Quando un paio di anni fa mi invitarono a Berlino per un giro su una bici elettrica, una delle cose che notai durante il tour era la gran quantità di attività commerciali e culturali nascoste tra le quattro mura delle normali case private. C’erano gallerie d’arte in casa, showroom in casa, ristoranti in casa, parrucchieri in casa, negozi di bici in casa…
«Più stanze ci sono», scrissi all’epoca, «più è alto il numero di potenziali attività commerciali o culturali che gli inquilini possono portare avanti a pochi passi da dove dormono». Attività non sempre regolari ma nella maggior parte dei casi—così mi raccontavano—sostanzialmente graziate dalle autorità, che chiudono volentieri un occhio e lasciano fare.
Ma se a Berlino la quantità di case-non-solo-case è significativa, in tutto il mondo, Italia compresa, esperienze simili non mancano e un nuovo magazine spagnolo si propone di scovare e raccontare le openhouse—così le chiamano, case aperte.

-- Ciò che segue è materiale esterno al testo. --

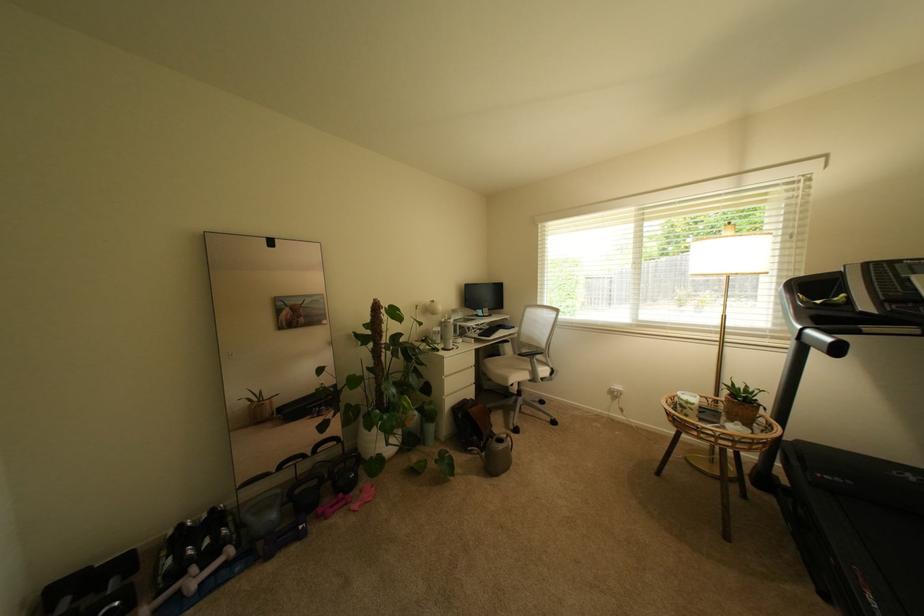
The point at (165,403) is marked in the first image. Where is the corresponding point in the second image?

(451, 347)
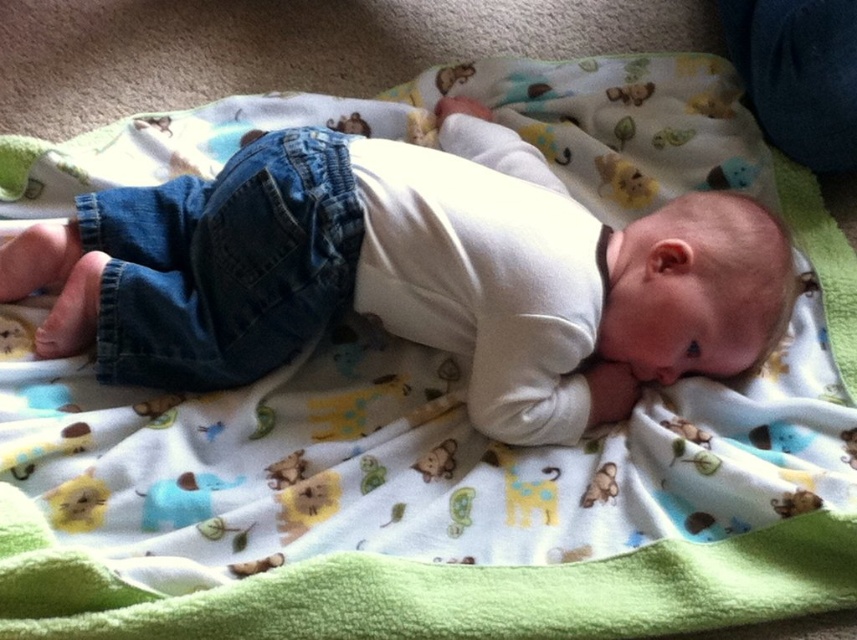
You are a photographer setting up a shoot for a baby product catalog. You need to ensure that the white soft baby at center is positioned higher than the denim pants at left in the final image. Based on the scene description, will this requirement be met?

The white soft baby at center is located above the denim pants at left, so the requirement is already met in the scene.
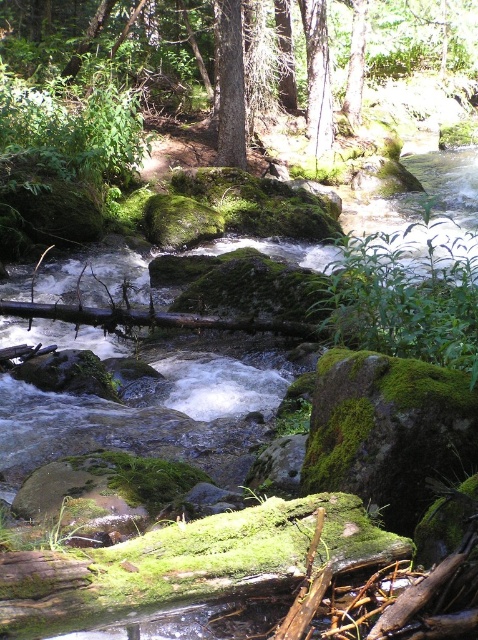
Question: Among these points, which one is nearest to the camera?

Choices:
 (A) (246, 152)
 (B) (358, 93)

Answer: (A)

Question: Can you confirm if green mossy rock at center is positioned to the left of green matte tree at center?

Choices:
 (A) no
 (B) yes

Answer: (A)

Question: Which point is farther from the camera taking this photo?

Choices:
 (A) (436, 51)
 (B) (237, 140)

Answer: (A)

Question: Which of the following is the farthest from the observer?

Choices:
 (A) (82, 42)
 (B) (224, 64)

Answer: (A)

Question: Observing the image, what is the correct spatial positioning of green mossy rock at center in reference to green matte tree at center?

Choices:
 (A) above
 (B) below

Answer: (A)

Question: Is green mossy rock at center behind green matte tree at center?

Choices:
 (A) yes
 (B) no

Answer: (A)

La rivista si chiama appunto Openhouse Magazine (sottotitolo: the life we share), uscirà due volte all’anno e dopo mesi di lavorazione il primo numero—che raccoglie servizi e reportage su esperienze di openhousing di tutto il mondo, da Barcellona a Londra, da Tokyo a Milano (dove si parlerà del duo gastrofashionista Gnam Box)—è quasi in stampa, supportato da una campagna di raccolta fondi su Kickstarter.